Commentary

i.TV Grabs GetGlue: Can Two Second Screens Add Up To One?

The once-promising second-screen space appears to be lumbering along in the shadow of Twitter these days. As the micro-blog goes on the IPO blog today, entertainment guide/second-screen provider i.TV announced that it had acquired the entertainment check-in service GetGlue.

It came as no surprise that GetGlue was sold, since it had been involved recently in an aborted attempt to merge with Viggle. The i.TV buyout may be a more sensible merger of complementary services and audiences in the end. i.TV offers a pretty popular (who really knows with these things?) companion app that gives the media-holic a nice cross-view of available content on TV and the on-demand services. There are alerts for upcoming shows, etc. It also provide services for apps from Nintendo (Wii U) and second-screen and entertainment guides for AOL, HuffPo, and Entertainment Weekly.

GetGlue adds its own coterie of fans who are devoted enough to check in around some entertainments.
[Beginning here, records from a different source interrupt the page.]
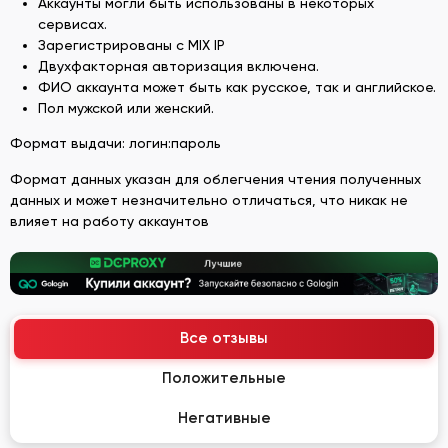
Аккаунты могли быть использованы в некоторых
сервисах.
Зарегистрированы с MIX IP
Двухфакторная авторизация включена.
ФИО аккаунта может быть как русское, так и английское.
Пол мужской или женский.
Формат выдачи: логин:пароль
Формат данных указан для облегчения чтения полученных
данных и может незначительно отличаться, что никак не
влияет на работу аккаунтов
Все отзывы
Положительные
Негативные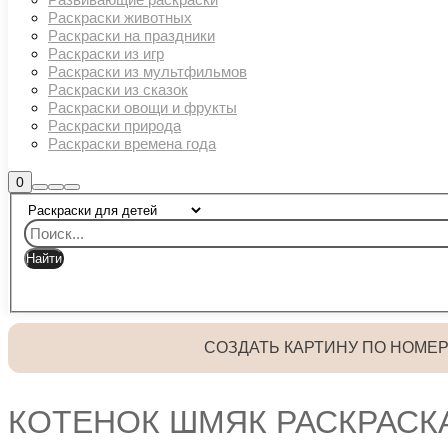
Раскраски животных
Раскраски на праздники
Раскраски из игр
Раскраски из мультфильмов
Раскраски из сказок
Раскраски овощи и фрукты
Раскраски природа
Раскраски времена года
Боковая
0
Найти
Больше
Главное
панель
информации
магазина
меню
СОЗДАТЬ КАРТИНУ ПО НОМЕ
КОТЕНОК ШМЯК РАСКРАСК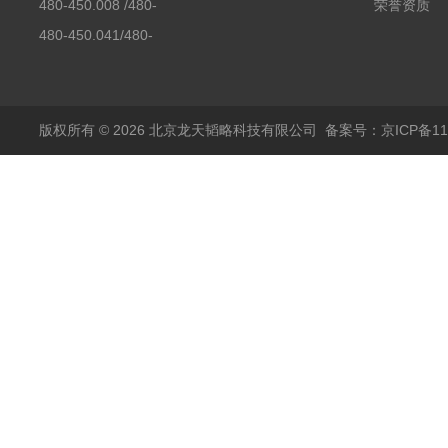
480-450.008 /480-
荣誉资质
450.008C耶拿镉Cd空
480-450.041/480-
心阴极灯（*）
450.041C德国耶拿原
装空心阴极灯钾K现货
包邮
版权所有 © 2026 北京龙天韬略科技有限公司
备案号：京ICP备110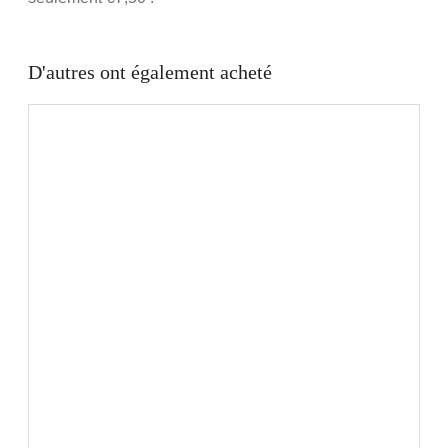
D'autres ont également acheté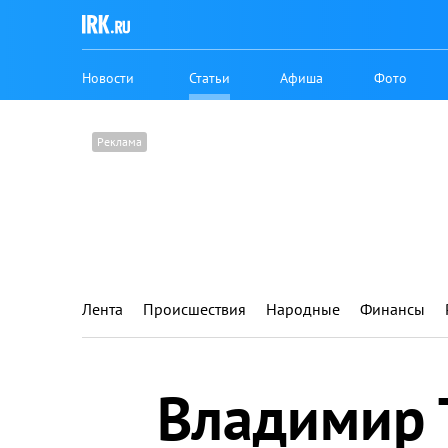
Новости
Статьи
Афиша
Фото
Лента
Происшествия
Народные
Финансы
Владимир 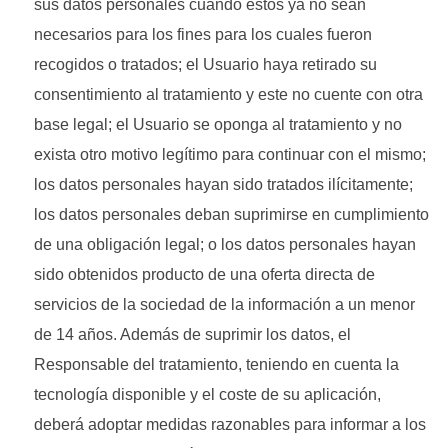
sus datos personales cuando estos ya no sean
necesarios para los fines para los cuales fueron
recogidos o tratados; el Usuario haya retirado su
consentimiento al tratamiento y este no cuente con otra
base legal; el Usuario se oponga al tratamiento y no
exista otro motivo legítimo para continuar con el mismo;
los datos personales hayan sido tratados ilícitamente;
los datos personales deban suprimirse en cumplimiento
de una obligación legal; o los datos personales hayan
sido obtenidos producto de una oferta directa de
servicios de la sociedad de la información a un menor
de 14 años. Además de suprimir los datos, el
Responsable del tratamiento, teniendo en cuenta la
tecnología disponible y el coste de su aplicación,
deberá adoptar medidas razonables para informar a los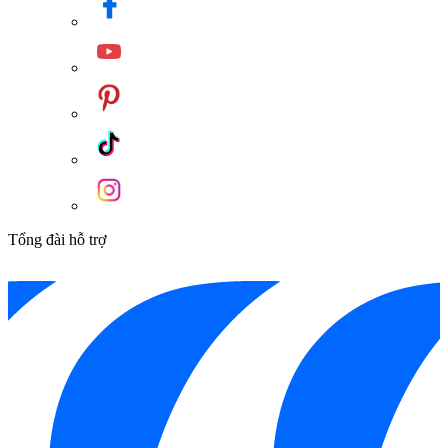
Tổng đài hỗ trợ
The company claims 4.5 million registered users, although a report in Ad Age suggests the total is closer to 1.2 million monthly active users. GetGlue also broadcasts people's check-ins via the social nets and so claims one billion social impressions to 100 million Facebook and Twitter users.   

Consider that this just the first of many second-screen marriages and/or disappearances as everyone scrambles to build convincing scale against the Twitter second-screen juggernaut. A number of second-screen apps like Yahoo's IntoNow, Zeebox and even the cable channel and show-specific second-screen apps have come up against a hard reality of dual-screen dynamics. It turns out that people don't want to have to manage their tablets and smartphones while watching a TV show. They just want to interact on a simple level when they want to interact. Twitter is good for that. In fact, I think most of us who have played around with the more robust second-screen apps over the years have found that the Twitter feed is the central attraction anyway.

All of these other third parties will have to make a case for scale against Twitter. There may be some slice of TV watchers who do enjoy more feature-rich experiences on a second screen, but we just haven't seen it catch on. And certainly no provider seems to have broken through to aggregate that niche into scale.

The directory experience or the guide may be a more promising use of the second screen, but that arena is already very cluttered. Beyond i.TV, there is NextGuide, Fanhattan, and a new one called Jinni launching this week, to name a few. And then there are the beefed up guides from the MSOs, especially Comcast Xfinity and Dish -- both of which include remote live streams of the TV on devices.

So how many apps will a TV viewer want to consult just to find out what is on? Do consumers really appreciate all of the cute variations to discover and the recommendations these service have under the hood? Didn't we wait for a decade for content recommendation platforms that were driven by behavioral or social data to come save us from media clutter? I am not sure we ever really found them.

When it comes to entertainment discovery online, we did see powerful portals emerge like Yahoo, Rotten Tomatoes, Gamespot, IGN, and TVGuide.com where entertainment media buyers could pour huge amounts of high-CPM spend trying to get attention in those tight release windows among fun-seekers. Whether that market moves to devices in the living room itself -- and does so around a manageable cluster of top apps -- remains to be seen.

Personally, I this this is a battle that my MSO will lose for one very important reason -- they own the remote control. Scoping the TV grid for what is on is more fluid and satisfying when I know I can tap the cell and have it appear on the TV. Even as someone whose job it is to try all these third-party apps, I find myself returning to the Xfinity or DISH apps that also allow me to scope out the old movies playing at 3 a.m. I can tap to record later.

On the down side, these cable and satellite providers are the last ones that will want to partner with the companies providing all the other stuff to the monitor -- Netflix, Xbox/PS3, Amazon, etc. MSOs are not going to be eager to invite people to switch inputs. The third-party apps for the time being will deliver more breadth of discovery.

We still have a lot of second-screen efforts that are struggling to add up to one cross-screen experience.